Note the conditional “may be in breach of the Code.” The College is not certain what the law requires. And the same goes for the Commission. In its submission to the College, the Commission observed that if a physician is employed by an organization, that organization has a duty under the Ontario Human Rights Code to accommodate the physician’s religious beliefs. The Commission explained: “This may take the form of ensuring that another physician is able to provide the service that the patient requires in a timely and dignified manner.

However, the physician’s interest in accommodation needs to be weighed against the impact on the patient. The scope of the accommodation of the physician’s religious belief may need to be limited where it is not possible to provide accommodation without a discriminatory impact on the patient, such as delay or disruption of service, or the creation of a judgemental or otherwise poisoned environment for the patient.”

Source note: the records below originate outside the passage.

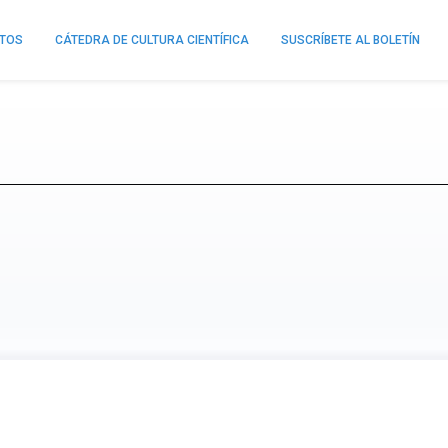
NTOS
CÁTEDRA DE CULTURA CIENTÍFICA
SUSCRÍBETE AL BOLETÍN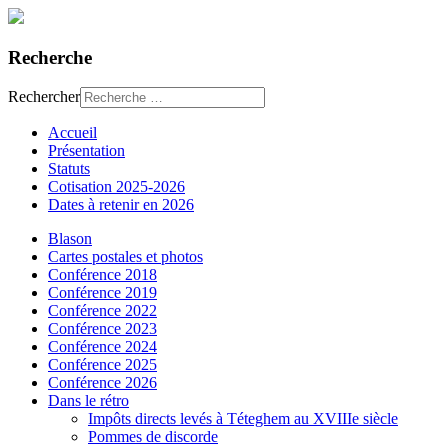
Recherche
Rechercher
Accueil
Présentation
Statuts
Cotisation 2025-2026
Dates à retenir en 2026
Blason
Cartes postales et photos
Conférence 2018
Conférence 2019
Conférence 2022
Conférence 2023
Conférence 2024
Conférence 2025
Conférence 2026
Dans le rétro
Impôts directs levés à Téteghem au XVIIIe siècle
Pommes de discorde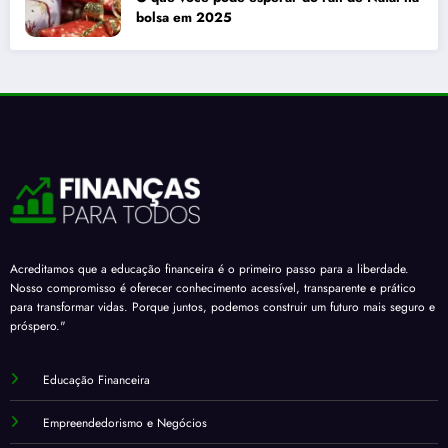
bolsa em 2025
Acreditamos que a educação financeira é o primeiro passo para a liberdade.
Nosso compromisso é oferecer conhecimento acessível, transparente e prático
para transformar vidas. Porque juntos, podemos construir um futuro mais seguro e
próspero."
Educação Financeira
Empreendedorismo e Negócios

Is that clear? Obviously not. In a follow-up submission to the College on August 31, 2008, the Commission suggested that the College amend its draft statement on Physicians and the Ontario Human Rights Code to state that in cases of rights conflicts: “Courts balance these complex claims based on the particulars of each case. The College is therefore unable to advise physicians how the Courts will decide cases where they must balance the rights of physicians with those of their patients.”

In this way, the Commission has acknowledged that it does not know, that the College cannot know, and, therefore, that no lawyer, physician or anyone else can know if a pro-life physician employed by a hospital or clinic is, or is not, legally obligated under the Ontario Human Rights Code to participate in an abortion at the request of a patient, regardless of the physician’s honestly held conviction that abortion is an evil that can never be justified.

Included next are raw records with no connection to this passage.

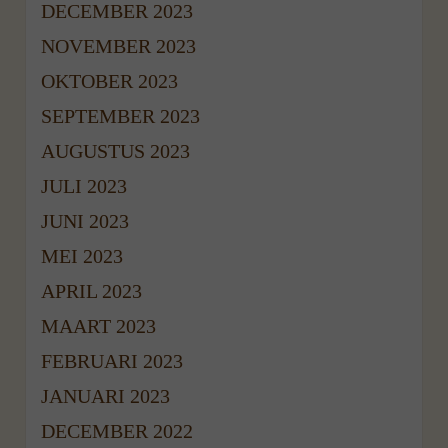
DECEMBER 2023
NOVEMBER 2023
OKTOBER 2023
SEPTEMBER 2023
AUGUSTUS 2023
JULI 2023
JUNI 2023
MEI 2023
APRIL 2023
MAART 2023
FEBRUARI 2023
JANUARI 2023
DECEMBER 2022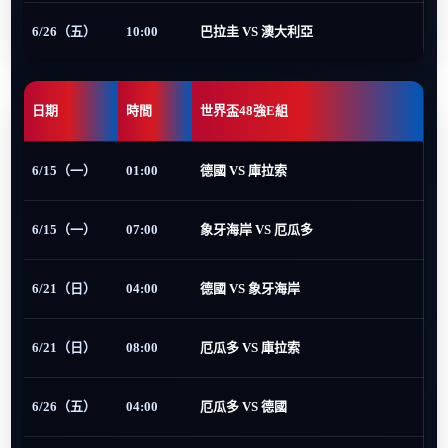
6/26（五）
10:00
巴拉圭 VS 澳大利亞
日期
時間
世界盃48強E組
6/15（一）
01:00
德國 VS 庫拉索
6/15（一）
07:00
象牙海岸 VS 厄瓜多
6/21（日）
04:00
德國 VS 象牙海岸
6/21（日）
08:00
厄瓜多 VS 庫拉索
6/26（五）
04:00
厄瓜多 VS 德國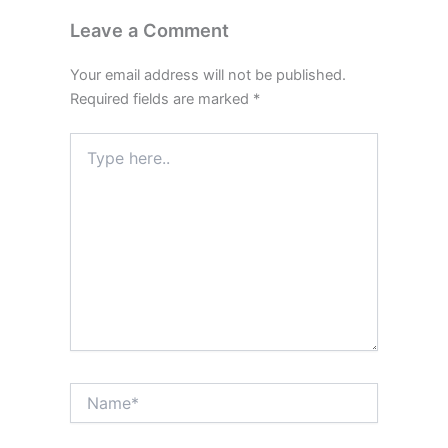
Leave a Comment
Your email address will not be published.
Required fields are marked
*
Type
here..
Name*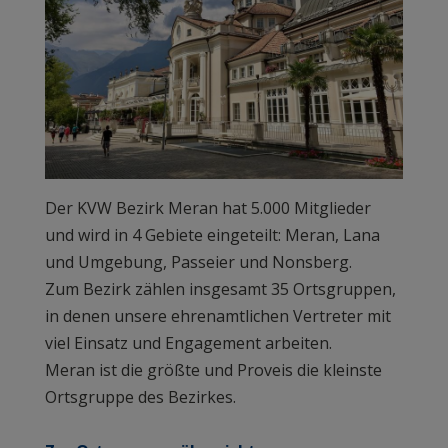
Der KVW Bezirk Meran hat 5.000 Mitglieder
und wird in 4 Gebiete eingeteilt: Meran, Lana
und Umgebung, Passeier und Nonsberg.
Zum Bezirk zählen insgesamt 35 Ortsgruppen,
in denen unsere ehrenamtlichen Vertreter mit
viel Einsatz und Engagement arbeiten.
Meran ist die größte und Proveis die kleinste
Ortsgruppe des Bezirkes.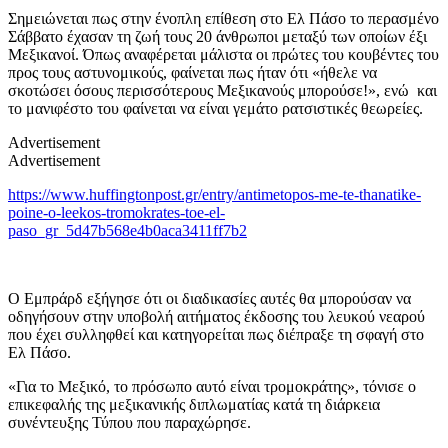
Σημειώνεται πως στην ένοπλη επίθεση στο Ελ Πάσο το περασμένο
Σάββατο έχασαν τη ζωή τους 20 άνθρωποι μεταξύ των οποίων έξι
Μεξικανοί. Όπως αναφέρεται μάλιστα οι πρώτες του κουβέντες του
προς τους αστυνομικούς, φαίνεται πως ήταν ότι «ήθελε να
σκοτώσει όσους περισσότερους Μεξικανούς μπορούσε!», ενώ και
το μανιφέστο του φαίνεται να είναι γεμάτο ρατσιστικές θεωρείες.
Advertisement
Advertisement
https://www.huffingtonpost.gr/entry/antimetopos-me-te-thanatike-
poine-o-leekos-tromokrates-toe-el-
paso_gr_5d47b568e4b0aca3411ff7b2
Ο Εμπράρδ εξήγησε ότι οι διαδικασίες αυτές θα μπορούσαν να
οδηγήσουν στην υποβολή αιτήματος έκδοσης του λευκού νεαρού
που έχει συλληφθεί και κατηγορείται πως διέπραξε τη σφαγή στο
Ελ Πάσο.
«Για το Μεξικό, το πρόσωπο αυτό είναι τρομοκράτης», τόνισε ο
επικεφαλής της μεξικανικής διπλωματίας κατά τη διάρκεια
συνέντευξης Τύπου που παραχώρησε.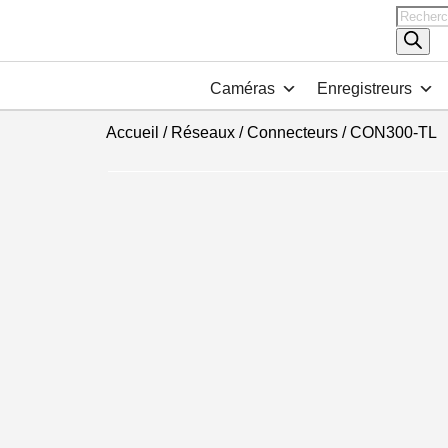
Recher
de
produits
Caméras
Enregistreurs
Accueil
/
Réseaux
/
Connecteurs
/ CON300-TL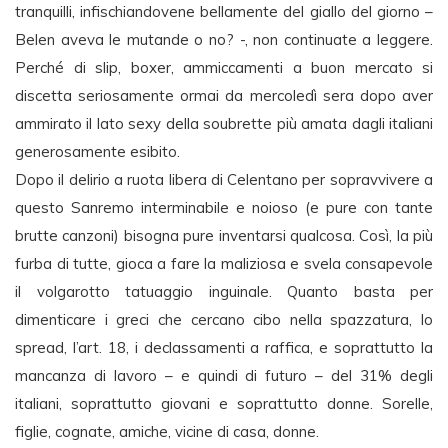
tranquilli, infischiandovene bellamente del giallo del giorno –
Belen aveva le mutande o no? -, non continuate a leggere.
Perché di slip, boxer, ammiccamenti a buon mercato si
discetta seriosamente ormai da mercoledì sera dopo aver
ammirato il lato sexy della soubrette più amata dagli italiani
generosamente esibito.
Dopo il delirio a ruota libera di Celentano per sopravvivere a
questo Sanremo interminabile e noioso (e pure con tante
brutte canzoni) bisogna pure inventarsi qualcosa. Così, la più
furba di tutte, gioca a fare la maliziosa e svela consapevole
il volgarotto tatuaggio inguinale. Quanto basta per
dimenticare i greci che cercano cibo nella spazzatura, lo
spread, l’art. 18, i declassamenti a raffica, e soprattutto la
mancanza di lavoro – e quindi di futuro – del 31% degli
italiani, soprattutto giovani e soprattutto donne. Sorelle,
figlie, cognate, amiche, vicine di casa, donne.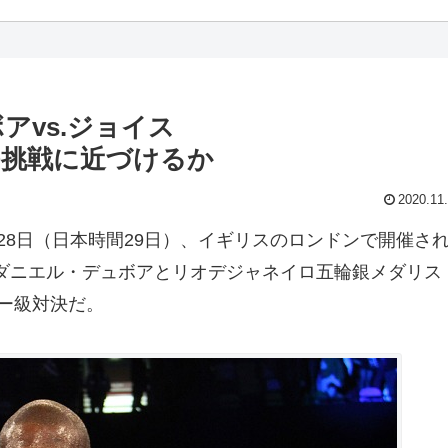
アvs.ジョイス
O挑戦に近づけるか
2020.11
8日（日本時間29日）、イギリスのロンドンで開催さ
のダニエル・デュボアとリオデジャネイロ五輪銀メダリス
ー級対決だ。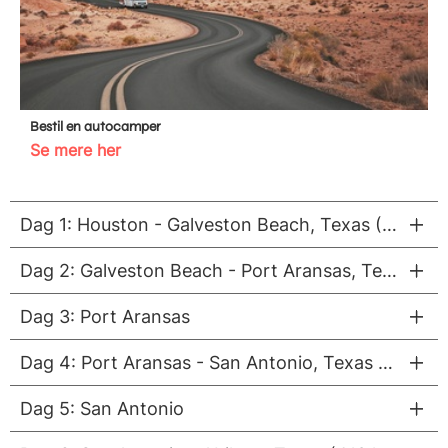
Bestil en autocamper
Se mere her
Dag 1: Houston - Galveston Beach, Texas (129 km)
Dag 2: Galveston Beach - Port Aransas, Texas (330 km)
Dag 3: Port Aransas
Dag 4: Port Aransas - San Antonio, Texas (298 km)
Dag 5: San Antonio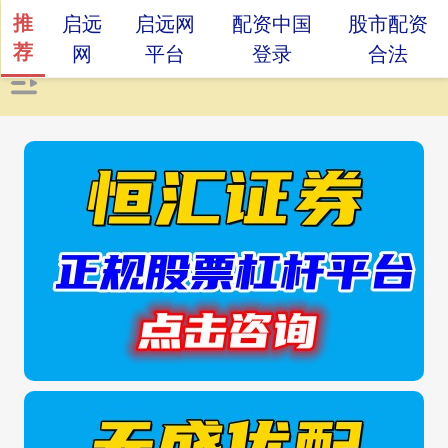
推
启远
启远网
配资中国
股市配资
荐
网
平台
登录
合法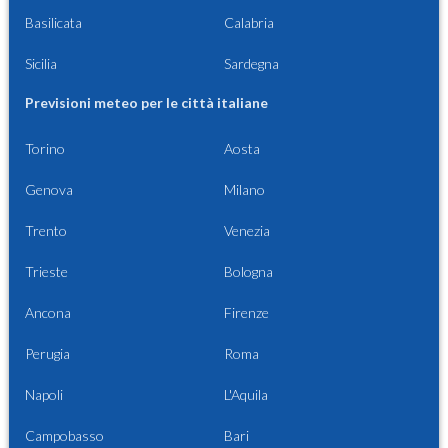
Basilicata
Calabria
Sicilia
Sardegna
Previsioni meteo per le città italiane
Torino
Aosta
Genova
Milano
Trento
Venezia
Trieste
Bologna
Ancona
Firenze
Perugia
Roma
Napoli
L'Aquila
Campobasso
Bari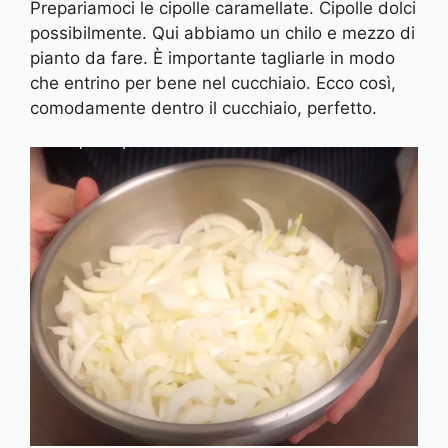
Prepariamoci le cipolle caramellate. Cipolle dolci
possibilmente. Qui abbiamo un chilo e mezzo di
pianto da fare. È importante tagliarle in modo
che entrino per bene nel cucchiaio. Ecco così,
comodamente dentro il cucchiaio, perfetto.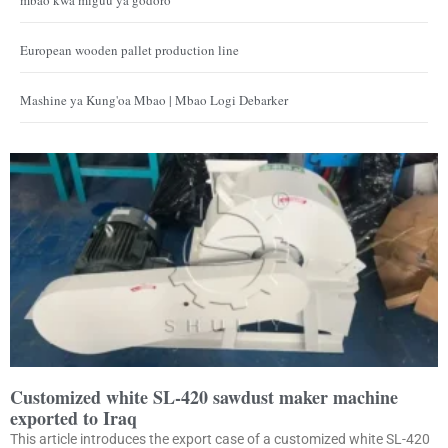
European wooden pallet production line
Mashine ya Kung'oa Mbao | Mbao Logi Debarker
Customized white SL-420 sawdust maker machine
exported to Iraq
This article introduces the export case of a customized white SL-420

Consider the implications for the rule of law of this admission by the Commission about its uncertainty over the requirements of the Ontario Human Rights Code. In a classic 19th-century text, Introduction to the Study of the Law of the Constitution, A.V. Dicey authoritatively asserted: “When we say the supremacy or the rule of law is a characteristic of the English constitution, we mean, in the first place, that no man is punishable or can be lawfully made to suffer in body or goods except for a distinct breach of law established in the ordinary legal manner before the ordinary Courts of the land. In this sense the rule of law is contrasted with every system of government based on the exercise by persons in authority of wide, arbitrary, or discretionary powers of constraint.”

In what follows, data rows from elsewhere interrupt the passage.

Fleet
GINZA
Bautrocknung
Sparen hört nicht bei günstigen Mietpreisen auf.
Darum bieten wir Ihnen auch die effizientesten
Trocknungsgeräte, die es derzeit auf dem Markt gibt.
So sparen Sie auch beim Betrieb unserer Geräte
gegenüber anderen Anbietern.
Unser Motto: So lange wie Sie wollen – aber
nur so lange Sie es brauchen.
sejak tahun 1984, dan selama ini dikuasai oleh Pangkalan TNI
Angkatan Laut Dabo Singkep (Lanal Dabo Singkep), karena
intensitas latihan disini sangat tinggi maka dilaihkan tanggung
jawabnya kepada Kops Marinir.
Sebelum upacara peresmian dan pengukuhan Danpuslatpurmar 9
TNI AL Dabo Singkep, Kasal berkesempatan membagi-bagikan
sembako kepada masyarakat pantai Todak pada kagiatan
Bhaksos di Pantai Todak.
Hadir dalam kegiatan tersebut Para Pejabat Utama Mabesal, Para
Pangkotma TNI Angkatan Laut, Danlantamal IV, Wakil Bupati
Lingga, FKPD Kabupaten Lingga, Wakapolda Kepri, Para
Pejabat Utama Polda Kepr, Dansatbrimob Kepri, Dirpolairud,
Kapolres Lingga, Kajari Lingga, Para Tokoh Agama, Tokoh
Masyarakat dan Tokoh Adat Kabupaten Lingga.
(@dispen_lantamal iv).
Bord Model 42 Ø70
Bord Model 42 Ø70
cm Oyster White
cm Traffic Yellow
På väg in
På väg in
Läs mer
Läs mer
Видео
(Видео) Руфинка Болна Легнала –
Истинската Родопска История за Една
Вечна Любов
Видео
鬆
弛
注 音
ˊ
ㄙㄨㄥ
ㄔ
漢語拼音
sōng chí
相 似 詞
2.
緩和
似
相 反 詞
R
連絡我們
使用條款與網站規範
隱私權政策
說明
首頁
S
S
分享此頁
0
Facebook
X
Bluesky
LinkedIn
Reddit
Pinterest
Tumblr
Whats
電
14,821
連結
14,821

In an influential, 20th-century treatise The Road to Serfdom, Friedrich Hayek likewise wrote: “Nothing distinguishes more clearly conditions in a free country from those in a country under arbitrary government than the observance in the former of the great principles known as the Rule of Law. Stripped of all technicalities, this means that government in all its actions is bound by rules fixed and announced beforehand – rules which make it possible to foresee with fair certainty how the authority will use its coercive powers in given circumstances and to plan one’s individual affairs on the basis of this knowledge.”

Prior to the 1980s, the government and the courts of Canada were bound by rules fixed and announced beforehand in the common law, statute laws, and the Constitution of Canada as interpreted in binding legal precedents. Canadians had the protection of freedom under law. Pro-life physicians and nurses, in particular, could know with fair certainty that they were free under the laws of Canada to refuse to participate in the evil of abortion.

Today there can be no such certainty. Under the colour of upholding the Canadian Charter of Rights and Freedoms and the various federal and provincial human rights codes, judges and human rights adjudicators exercise such wide, arbitrary and discretionary powers that Canadians can no longer foresee with fair certainty what the law requires.

For this reason, any pro-life physician in a province that bans discrimination on the ground of sex should beware: He could end up in jail as a prisoner of conscience simply for refusing to participate in an abortion.